Count the lines of the records below that contain the string "tallest". Give only the number.

[Records excerpted from a collection]
··········

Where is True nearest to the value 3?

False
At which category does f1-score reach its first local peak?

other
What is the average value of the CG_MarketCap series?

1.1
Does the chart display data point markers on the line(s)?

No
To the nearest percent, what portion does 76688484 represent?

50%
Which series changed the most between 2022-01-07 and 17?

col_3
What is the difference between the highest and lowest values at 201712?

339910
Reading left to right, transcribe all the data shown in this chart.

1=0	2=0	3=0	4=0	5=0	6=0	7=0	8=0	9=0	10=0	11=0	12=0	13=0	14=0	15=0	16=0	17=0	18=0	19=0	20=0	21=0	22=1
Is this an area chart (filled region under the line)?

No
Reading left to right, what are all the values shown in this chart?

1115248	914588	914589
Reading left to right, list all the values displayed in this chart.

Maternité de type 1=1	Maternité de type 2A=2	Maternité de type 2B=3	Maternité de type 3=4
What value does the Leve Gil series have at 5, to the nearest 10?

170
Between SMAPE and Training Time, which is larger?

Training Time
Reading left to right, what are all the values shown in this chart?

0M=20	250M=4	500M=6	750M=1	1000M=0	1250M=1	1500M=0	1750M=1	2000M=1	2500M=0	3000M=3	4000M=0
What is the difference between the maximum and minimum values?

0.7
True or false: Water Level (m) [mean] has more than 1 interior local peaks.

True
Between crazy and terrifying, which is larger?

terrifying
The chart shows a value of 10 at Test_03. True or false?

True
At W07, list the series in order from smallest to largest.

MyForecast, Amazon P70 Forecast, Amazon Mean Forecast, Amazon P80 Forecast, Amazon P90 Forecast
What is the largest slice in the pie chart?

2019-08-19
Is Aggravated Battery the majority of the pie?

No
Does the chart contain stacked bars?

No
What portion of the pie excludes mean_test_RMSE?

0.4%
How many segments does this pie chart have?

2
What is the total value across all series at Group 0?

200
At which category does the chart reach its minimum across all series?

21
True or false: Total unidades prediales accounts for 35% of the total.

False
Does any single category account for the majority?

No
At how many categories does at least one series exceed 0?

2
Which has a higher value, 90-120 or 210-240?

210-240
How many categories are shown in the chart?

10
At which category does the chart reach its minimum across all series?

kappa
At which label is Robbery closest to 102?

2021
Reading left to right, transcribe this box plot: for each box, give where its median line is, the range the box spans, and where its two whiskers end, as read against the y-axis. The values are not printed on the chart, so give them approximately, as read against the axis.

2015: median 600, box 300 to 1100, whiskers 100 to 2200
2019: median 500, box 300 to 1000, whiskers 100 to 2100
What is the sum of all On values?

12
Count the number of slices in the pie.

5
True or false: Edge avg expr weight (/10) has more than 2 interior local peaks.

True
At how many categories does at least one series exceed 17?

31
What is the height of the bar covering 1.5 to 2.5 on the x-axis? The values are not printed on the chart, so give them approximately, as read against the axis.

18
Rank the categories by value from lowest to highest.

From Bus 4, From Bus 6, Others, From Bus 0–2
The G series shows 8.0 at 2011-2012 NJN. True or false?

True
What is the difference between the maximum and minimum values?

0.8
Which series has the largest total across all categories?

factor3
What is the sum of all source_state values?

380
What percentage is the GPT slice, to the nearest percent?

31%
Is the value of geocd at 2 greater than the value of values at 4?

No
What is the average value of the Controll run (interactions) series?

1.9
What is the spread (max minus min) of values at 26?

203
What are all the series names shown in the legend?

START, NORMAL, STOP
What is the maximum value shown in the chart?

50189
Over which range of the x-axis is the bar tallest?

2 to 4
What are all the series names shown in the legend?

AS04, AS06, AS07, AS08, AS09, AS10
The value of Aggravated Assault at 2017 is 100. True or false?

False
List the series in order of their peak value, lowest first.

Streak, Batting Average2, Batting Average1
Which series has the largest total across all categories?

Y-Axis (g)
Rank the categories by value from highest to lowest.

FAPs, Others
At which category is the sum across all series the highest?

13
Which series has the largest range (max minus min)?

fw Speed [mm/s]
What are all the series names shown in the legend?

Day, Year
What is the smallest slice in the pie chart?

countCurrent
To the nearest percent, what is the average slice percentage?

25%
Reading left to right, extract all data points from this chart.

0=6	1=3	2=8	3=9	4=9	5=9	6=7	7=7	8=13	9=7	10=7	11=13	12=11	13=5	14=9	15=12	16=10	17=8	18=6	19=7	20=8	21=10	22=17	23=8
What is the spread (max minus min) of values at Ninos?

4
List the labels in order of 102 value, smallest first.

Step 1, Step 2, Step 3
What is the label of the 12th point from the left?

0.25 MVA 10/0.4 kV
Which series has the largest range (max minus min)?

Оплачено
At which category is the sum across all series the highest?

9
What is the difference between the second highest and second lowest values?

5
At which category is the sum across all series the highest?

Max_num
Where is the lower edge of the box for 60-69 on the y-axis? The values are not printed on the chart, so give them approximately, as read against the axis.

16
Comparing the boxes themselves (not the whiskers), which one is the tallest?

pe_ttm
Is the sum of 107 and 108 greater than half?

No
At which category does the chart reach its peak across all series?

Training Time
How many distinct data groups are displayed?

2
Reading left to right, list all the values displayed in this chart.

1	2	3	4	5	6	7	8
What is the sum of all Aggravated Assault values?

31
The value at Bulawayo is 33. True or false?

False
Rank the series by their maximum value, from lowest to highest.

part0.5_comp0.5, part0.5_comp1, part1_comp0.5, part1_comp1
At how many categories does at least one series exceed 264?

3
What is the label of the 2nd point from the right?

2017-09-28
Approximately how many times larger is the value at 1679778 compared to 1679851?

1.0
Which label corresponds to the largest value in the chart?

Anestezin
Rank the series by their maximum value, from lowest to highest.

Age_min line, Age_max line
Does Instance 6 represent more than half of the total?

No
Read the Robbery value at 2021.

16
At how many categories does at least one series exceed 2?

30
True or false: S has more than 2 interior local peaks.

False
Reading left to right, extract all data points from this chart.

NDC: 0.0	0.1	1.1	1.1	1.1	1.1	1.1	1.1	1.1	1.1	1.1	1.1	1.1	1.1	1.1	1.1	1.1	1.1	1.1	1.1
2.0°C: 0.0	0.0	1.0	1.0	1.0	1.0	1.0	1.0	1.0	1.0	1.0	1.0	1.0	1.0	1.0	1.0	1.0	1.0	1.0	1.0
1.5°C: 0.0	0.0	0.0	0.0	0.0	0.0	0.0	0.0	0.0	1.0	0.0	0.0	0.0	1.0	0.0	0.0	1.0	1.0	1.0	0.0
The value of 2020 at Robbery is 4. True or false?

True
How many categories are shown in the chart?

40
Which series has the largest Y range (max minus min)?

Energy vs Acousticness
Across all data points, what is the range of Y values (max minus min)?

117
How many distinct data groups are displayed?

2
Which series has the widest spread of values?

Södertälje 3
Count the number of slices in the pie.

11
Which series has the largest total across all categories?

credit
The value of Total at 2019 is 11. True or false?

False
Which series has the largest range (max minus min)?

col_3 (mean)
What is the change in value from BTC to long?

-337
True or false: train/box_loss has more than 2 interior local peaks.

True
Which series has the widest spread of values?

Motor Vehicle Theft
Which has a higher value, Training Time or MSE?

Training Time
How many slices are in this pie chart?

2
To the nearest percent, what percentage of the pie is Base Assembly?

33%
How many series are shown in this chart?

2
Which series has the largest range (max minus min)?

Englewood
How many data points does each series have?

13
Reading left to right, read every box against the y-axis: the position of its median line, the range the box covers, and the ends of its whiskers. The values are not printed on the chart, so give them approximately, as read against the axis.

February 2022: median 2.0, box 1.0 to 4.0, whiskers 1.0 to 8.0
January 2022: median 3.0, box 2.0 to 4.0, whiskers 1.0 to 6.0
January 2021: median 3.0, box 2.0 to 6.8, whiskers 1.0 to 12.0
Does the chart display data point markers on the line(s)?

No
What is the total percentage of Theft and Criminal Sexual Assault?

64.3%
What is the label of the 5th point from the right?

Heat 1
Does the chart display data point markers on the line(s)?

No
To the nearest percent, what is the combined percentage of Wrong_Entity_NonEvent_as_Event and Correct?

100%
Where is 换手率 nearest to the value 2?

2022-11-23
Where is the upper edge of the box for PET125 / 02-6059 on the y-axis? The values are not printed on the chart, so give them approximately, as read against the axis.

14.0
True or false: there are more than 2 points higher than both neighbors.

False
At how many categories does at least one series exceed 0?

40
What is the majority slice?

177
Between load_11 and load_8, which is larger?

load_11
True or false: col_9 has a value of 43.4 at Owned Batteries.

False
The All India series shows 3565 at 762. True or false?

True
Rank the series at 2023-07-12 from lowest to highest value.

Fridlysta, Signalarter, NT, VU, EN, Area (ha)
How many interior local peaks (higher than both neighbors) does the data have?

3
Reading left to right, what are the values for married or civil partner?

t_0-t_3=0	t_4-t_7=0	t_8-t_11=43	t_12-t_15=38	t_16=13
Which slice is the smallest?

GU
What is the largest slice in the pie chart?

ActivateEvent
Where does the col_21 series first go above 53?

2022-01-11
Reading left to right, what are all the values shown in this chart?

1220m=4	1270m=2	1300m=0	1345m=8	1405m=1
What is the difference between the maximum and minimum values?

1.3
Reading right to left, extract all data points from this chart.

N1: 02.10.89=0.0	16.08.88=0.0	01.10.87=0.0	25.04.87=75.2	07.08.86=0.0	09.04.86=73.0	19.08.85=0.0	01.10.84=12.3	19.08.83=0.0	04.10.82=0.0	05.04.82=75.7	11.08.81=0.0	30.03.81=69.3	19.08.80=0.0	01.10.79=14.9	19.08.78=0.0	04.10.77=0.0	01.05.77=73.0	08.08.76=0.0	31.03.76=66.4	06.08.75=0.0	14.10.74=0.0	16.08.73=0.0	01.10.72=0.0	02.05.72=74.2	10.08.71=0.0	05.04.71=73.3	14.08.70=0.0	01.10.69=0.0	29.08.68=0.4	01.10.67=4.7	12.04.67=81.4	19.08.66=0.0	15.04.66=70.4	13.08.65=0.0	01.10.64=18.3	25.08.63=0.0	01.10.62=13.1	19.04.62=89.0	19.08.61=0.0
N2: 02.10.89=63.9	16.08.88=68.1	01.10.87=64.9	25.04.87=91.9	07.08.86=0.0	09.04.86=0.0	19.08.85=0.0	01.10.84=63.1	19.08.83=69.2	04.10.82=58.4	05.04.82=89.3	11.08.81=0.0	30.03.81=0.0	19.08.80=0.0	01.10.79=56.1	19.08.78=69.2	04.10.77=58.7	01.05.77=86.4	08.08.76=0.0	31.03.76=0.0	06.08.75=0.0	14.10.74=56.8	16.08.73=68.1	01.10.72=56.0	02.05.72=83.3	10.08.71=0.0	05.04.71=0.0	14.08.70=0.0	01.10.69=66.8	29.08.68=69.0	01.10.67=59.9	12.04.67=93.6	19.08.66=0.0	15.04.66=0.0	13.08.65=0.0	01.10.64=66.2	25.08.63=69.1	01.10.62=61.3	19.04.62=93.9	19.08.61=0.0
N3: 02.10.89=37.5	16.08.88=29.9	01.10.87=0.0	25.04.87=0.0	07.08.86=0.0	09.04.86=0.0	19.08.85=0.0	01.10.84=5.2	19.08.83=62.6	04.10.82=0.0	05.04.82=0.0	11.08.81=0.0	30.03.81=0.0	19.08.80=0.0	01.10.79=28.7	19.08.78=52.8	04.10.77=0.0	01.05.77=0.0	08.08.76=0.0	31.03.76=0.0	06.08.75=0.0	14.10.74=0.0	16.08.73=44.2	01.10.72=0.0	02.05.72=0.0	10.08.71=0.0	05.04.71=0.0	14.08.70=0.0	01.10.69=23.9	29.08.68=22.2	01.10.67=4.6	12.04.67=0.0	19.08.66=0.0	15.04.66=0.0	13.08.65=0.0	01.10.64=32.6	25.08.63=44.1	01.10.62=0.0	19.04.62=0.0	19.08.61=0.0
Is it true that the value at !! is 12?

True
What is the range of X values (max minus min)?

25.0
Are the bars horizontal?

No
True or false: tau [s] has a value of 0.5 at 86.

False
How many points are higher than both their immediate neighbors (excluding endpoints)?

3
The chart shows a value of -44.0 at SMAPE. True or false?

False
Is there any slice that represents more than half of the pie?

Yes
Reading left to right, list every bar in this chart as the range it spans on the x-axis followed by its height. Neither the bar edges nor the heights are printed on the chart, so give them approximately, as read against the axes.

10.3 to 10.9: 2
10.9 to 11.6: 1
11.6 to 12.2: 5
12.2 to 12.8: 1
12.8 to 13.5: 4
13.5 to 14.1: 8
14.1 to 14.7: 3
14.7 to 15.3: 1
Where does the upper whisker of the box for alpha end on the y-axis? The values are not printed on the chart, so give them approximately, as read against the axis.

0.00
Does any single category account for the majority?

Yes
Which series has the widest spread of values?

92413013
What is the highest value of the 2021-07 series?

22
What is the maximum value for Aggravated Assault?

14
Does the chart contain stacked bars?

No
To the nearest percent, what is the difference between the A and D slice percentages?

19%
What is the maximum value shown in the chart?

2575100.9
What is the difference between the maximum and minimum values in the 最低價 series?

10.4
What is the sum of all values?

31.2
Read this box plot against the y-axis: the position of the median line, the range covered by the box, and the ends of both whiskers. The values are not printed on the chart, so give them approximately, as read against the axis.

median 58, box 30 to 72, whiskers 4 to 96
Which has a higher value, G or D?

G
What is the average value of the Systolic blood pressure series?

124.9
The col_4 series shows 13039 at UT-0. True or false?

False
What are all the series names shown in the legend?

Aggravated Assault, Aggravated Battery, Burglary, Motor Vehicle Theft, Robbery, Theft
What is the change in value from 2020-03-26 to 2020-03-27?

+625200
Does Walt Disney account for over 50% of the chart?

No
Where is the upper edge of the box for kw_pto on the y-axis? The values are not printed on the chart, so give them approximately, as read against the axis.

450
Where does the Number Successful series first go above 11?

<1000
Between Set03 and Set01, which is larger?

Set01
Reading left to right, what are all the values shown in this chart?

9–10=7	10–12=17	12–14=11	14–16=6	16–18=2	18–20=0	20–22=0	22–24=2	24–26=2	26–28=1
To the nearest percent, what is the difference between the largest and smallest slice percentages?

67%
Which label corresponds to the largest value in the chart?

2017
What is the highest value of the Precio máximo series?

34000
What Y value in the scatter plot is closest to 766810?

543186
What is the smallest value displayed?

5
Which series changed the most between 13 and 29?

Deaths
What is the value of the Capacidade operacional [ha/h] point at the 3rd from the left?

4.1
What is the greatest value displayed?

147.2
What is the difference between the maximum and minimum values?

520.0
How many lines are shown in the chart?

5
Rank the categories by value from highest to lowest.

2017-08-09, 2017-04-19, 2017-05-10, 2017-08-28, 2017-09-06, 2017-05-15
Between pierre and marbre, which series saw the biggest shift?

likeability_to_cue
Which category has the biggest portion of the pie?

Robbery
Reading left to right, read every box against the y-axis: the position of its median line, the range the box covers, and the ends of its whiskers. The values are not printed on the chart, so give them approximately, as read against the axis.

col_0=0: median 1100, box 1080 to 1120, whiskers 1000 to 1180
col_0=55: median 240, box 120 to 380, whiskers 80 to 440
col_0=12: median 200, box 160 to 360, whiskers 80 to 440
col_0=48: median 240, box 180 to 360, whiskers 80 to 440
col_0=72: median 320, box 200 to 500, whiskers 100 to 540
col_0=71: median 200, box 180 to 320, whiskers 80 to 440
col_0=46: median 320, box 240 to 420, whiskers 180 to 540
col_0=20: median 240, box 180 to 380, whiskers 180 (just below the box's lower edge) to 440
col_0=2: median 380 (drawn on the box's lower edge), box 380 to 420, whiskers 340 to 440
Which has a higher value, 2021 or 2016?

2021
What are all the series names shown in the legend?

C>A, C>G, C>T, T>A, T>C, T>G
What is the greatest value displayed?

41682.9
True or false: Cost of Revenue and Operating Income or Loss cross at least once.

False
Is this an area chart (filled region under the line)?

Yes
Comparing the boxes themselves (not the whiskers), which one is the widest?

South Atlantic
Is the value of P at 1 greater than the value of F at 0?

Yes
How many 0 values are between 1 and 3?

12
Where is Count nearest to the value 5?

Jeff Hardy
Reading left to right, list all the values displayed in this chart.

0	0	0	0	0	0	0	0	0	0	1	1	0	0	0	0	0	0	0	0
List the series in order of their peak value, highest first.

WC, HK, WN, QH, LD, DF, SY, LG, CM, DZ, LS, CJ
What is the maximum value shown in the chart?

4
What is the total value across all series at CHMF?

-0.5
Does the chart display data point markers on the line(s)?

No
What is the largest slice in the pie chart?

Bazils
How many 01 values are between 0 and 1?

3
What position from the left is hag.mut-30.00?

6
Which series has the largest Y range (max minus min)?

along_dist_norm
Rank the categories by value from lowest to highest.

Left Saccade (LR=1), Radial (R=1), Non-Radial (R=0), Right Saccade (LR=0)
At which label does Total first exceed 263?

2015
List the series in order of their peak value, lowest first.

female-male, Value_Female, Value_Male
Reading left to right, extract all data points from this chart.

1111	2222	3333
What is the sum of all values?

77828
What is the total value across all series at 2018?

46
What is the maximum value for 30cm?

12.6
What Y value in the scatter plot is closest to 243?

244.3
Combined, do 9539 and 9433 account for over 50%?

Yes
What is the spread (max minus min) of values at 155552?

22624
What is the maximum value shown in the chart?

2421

··········

▶ TASK RESPONSE: 2